_The task_
How many lines in the records below contain the string "reformas", with case counting? Reply with the number alone.

_Input material_
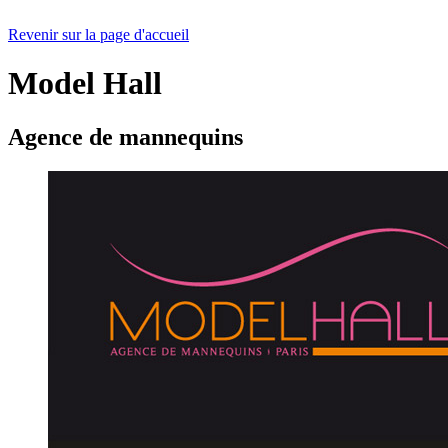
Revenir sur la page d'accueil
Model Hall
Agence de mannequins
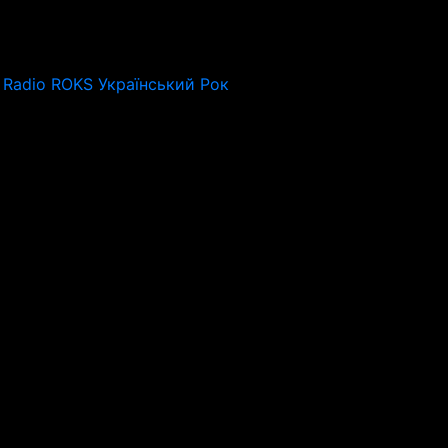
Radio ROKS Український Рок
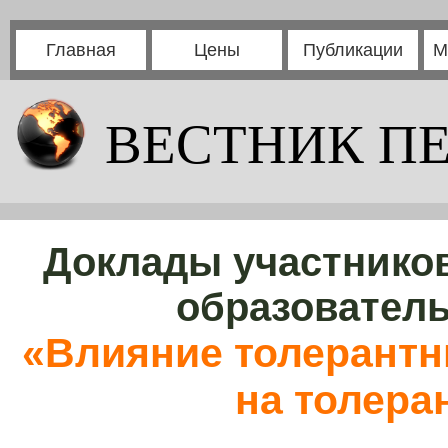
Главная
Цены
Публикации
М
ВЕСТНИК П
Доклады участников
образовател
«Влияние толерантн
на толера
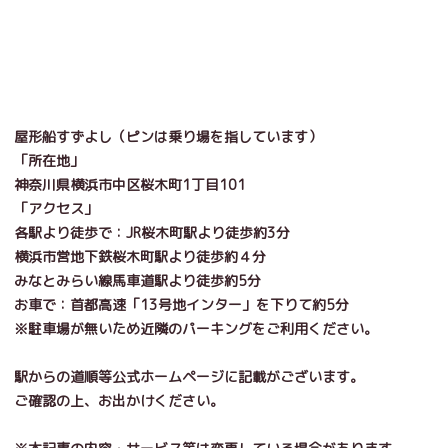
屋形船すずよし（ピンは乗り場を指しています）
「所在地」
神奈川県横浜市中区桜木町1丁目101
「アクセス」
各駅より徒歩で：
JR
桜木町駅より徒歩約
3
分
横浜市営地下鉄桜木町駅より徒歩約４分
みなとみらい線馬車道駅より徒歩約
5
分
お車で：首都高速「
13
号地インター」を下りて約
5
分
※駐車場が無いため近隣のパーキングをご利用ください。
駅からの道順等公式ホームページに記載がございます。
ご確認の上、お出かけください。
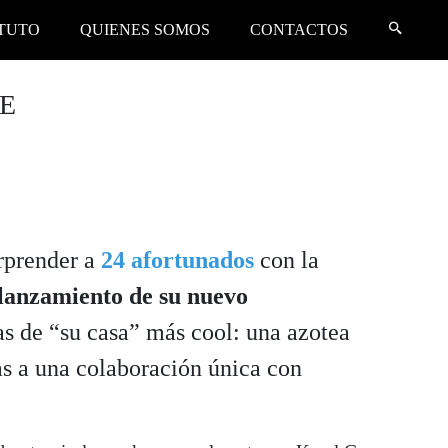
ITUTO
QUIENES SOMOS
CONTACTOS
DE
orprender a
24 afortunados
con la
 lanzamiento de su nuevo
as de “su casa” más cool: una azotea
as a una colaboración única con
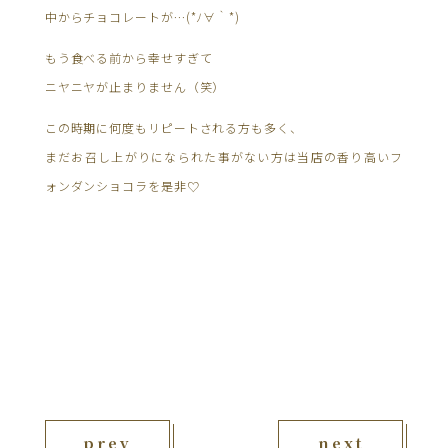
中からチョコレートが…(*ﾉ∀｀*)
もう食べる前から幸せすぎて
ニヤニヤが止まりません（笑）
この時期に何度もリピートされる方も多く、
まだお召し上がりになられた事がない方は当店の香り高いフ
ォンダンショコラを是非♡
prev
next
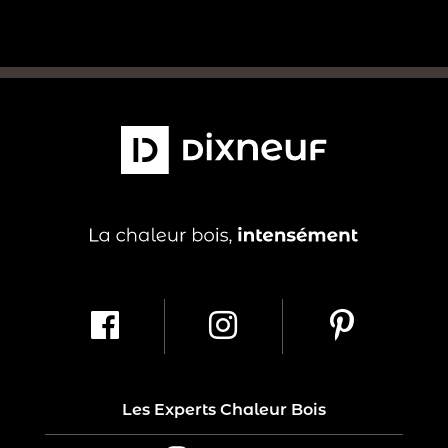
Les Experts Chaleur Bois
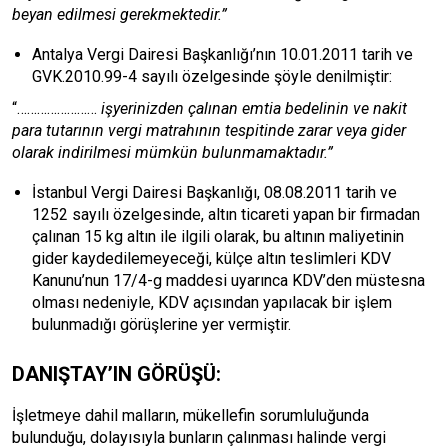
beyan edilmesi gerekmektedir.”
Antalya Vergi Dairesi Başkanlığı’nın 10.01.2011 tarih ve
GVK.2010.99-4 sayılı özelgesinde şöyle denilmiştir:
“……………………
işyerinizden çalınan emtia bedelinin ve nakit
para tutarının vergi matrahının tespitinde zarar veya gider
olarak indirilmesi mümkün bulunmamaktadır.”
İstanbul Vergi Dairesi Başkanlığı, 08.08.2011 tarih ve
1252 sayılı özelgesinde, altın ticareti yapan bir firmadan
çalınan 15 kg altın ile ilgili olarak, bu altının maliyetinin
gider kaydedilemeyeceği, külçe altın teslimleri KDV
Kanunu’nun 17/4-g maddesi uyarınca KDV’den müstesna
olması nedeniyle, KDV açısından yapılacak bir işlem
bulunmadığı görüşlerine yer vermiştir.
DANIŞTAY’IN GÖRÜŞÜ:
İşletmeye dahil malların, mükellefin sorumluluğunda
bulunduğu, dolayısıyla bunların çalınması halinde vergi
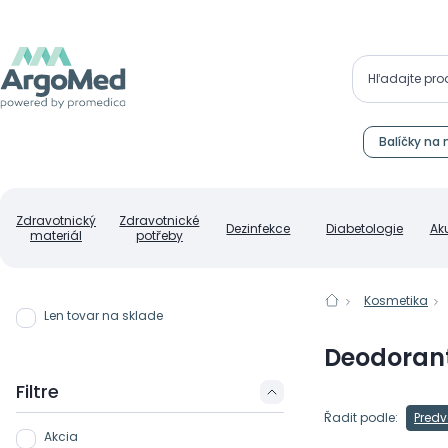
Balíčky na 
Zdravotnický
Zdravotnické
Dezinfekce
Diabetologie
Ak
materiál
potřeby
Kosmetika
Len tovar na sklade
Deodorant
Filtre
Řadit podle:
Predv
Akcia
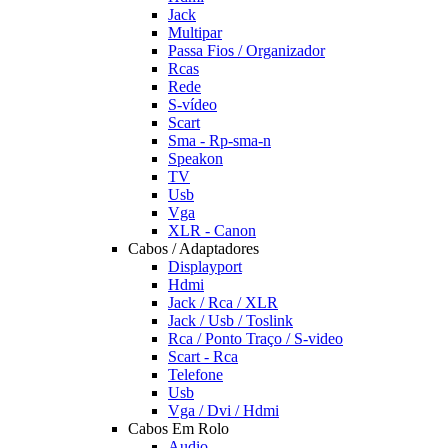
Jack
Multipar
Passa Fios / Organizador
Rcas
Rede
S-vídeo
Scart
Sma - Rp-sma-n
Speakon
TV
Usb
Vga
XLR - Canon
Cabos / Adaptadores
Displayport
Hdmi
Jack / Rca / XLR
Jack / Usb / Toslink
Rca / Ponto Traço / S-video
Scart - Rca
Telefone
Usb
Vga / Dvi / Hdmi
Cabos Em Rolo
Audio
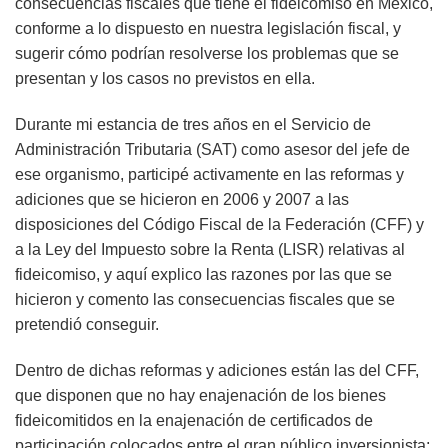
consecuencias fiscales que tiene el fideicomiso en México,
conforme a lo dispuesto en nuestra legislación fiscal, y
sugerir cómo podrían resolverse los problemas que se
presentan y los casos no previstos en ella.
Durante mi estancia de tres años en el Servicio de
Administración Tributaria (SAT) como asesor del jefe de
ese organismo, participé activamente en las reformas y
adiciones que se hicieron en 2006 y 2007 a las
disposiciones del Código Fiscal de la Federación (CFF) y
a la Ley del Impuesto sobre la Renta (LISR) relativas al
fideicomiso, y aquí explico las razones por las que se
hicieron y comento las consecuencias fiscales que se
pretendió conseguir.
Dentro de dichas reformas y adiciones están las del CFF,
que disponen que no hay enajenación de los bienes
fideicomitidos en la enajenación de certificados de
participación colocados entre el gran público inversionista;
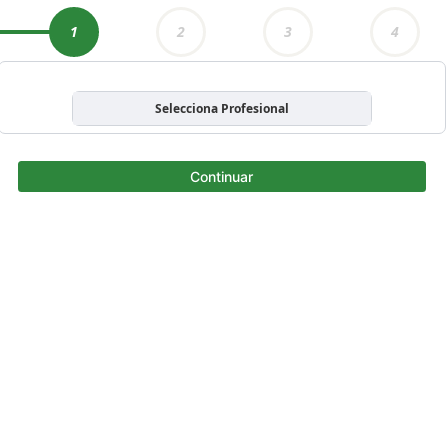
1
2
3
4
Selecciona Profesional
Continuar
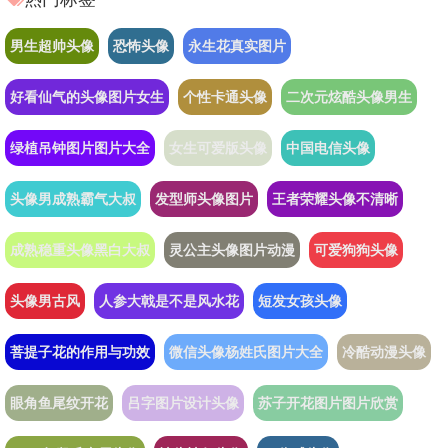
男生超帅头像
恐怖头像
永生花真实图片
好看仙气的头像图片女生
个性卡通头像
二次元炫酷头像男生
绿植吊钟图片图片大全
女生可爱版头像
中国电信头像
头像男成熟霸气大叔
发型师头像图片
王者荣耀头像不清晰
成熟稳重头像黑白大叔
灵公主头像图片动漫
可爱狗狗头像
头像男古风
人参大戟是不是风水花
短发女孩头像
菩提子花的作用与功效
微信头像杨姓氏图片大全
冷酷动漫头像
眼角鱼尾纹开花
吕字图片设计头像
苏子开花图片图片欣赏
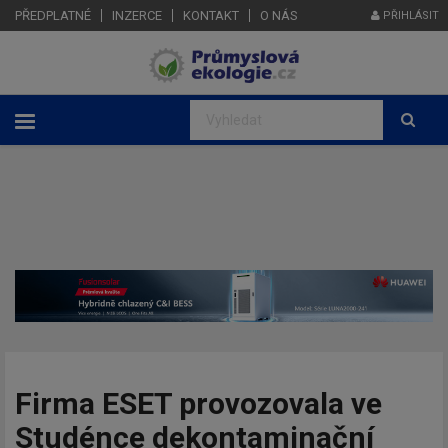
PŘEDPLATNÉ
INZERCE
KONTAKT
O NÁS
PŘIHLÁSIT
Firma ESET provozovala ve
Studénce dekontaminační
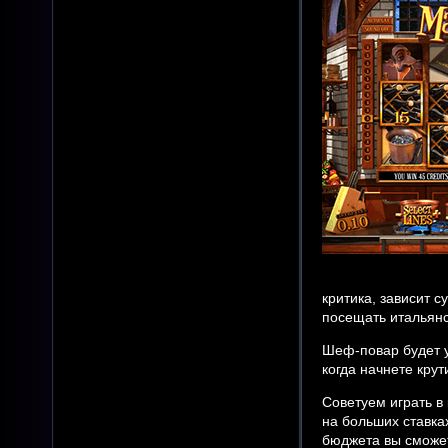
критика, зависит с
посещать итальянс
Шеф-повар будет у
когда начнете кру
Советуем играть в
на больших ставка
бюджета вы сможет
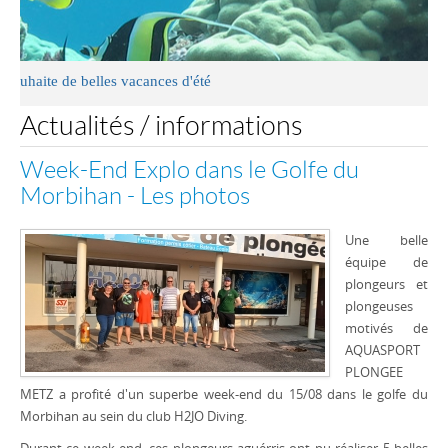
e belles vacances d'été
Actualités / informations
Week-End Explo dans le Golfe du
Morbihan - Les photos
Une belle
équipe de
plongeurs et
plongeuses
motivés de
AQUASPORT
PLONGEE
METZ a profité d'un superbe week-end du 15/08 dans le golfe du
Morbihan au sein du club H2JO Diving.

_Output of the exercise_
2